I feel a slight difficulty to conceive the following definition:
Setting: $G$ any group and $N \unlhd G$ a normal subgroup, $A$ is a $G$-module. The maps $c_g : N \rightarrow N$ and $m_g : A \rightarrow A$ are defined by $x \mapsto gxg^{-1}$ and $a \mapsto ag$ respectively.
The map $m_g$ is just a set map which inherit the $N$-morphism structure from: $(a \cdot (x)^{c_g})m_g = (a)m_g \cdot x$ ($a \in A, x \in N$). (usually referred as $(c_g, m_g)$ being a compatible pair). However, in that case the domain of $m_g$ is not the same as $A$ (the $N$-action is given by the twist by $g$). I am going to call it $A_g$. So $m_g : A_g \rightarrow A$ is an $N$-morphism.

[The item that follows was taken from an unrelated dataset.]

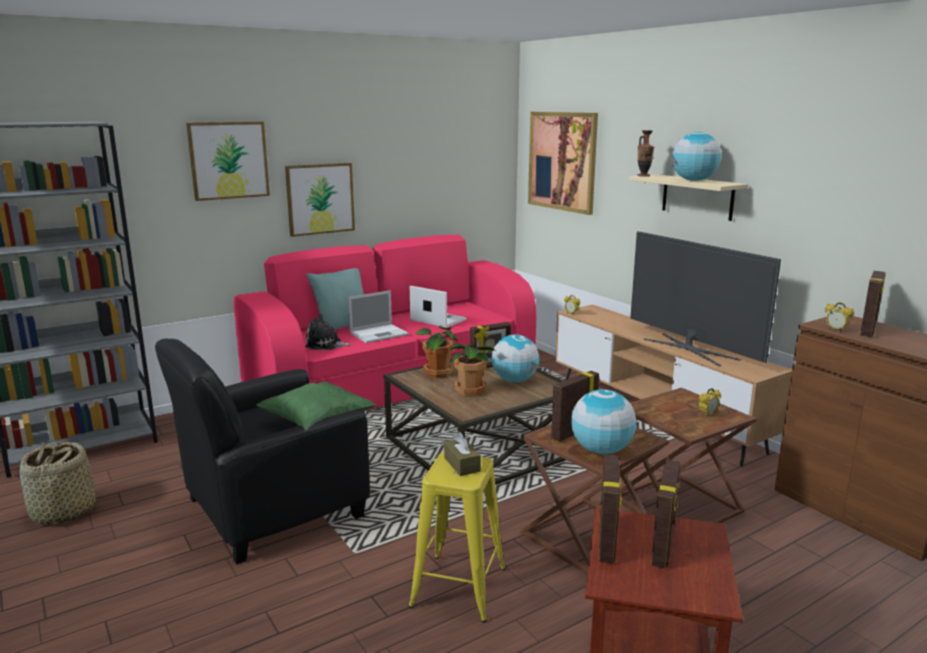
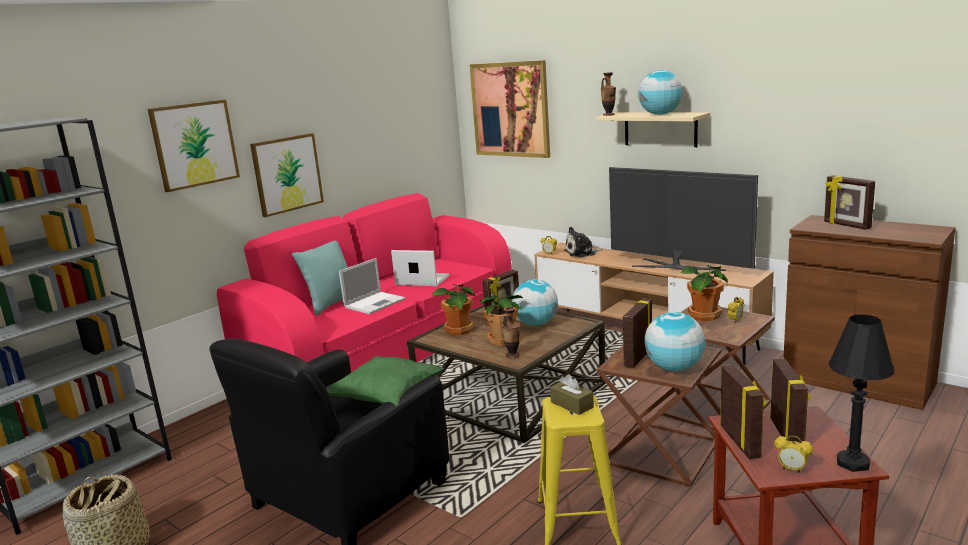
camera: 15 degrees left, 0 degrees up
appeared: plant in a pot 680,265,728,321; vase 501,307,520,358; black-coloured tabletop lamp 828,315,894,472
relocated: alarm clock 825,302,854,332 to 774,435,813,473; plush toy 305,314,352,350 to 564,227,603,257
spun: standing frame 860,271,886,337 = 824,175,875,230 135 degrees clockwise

Now $c_g$ induces $c^n_{g,N} : H^n(N,B) \rightarrow H^n(N,B)$ (for any $N$-module $B$ using contravariant functor $H^n(-,B)$) and $m_g$ induces $m^n_{g,N} : H^n(N,A_g) \rightarrow H^n(N,A)$ (using the covariant functor $H^n(N,-)$).
Now the action of $g \in G$ on $H^n(N,A)$ is given by $g^{(n)} := c^{n}_{g,A_g} m^{n}_{g,N}$.
${\mathrm{\bf Question.}}$ The $N$-action on $A$ that yield $A_g$ is sort of a local action. Even though $m^n_{g,N}$ is a group isomorphism (follows from functoriality and since $m_g$ is an $N$-isomorphism), I don't see why it should be natural. Isn't it necessary to have $m^n_{g,N}$ as a global equivariant functor to think this being an action on $H^n(N,A)$?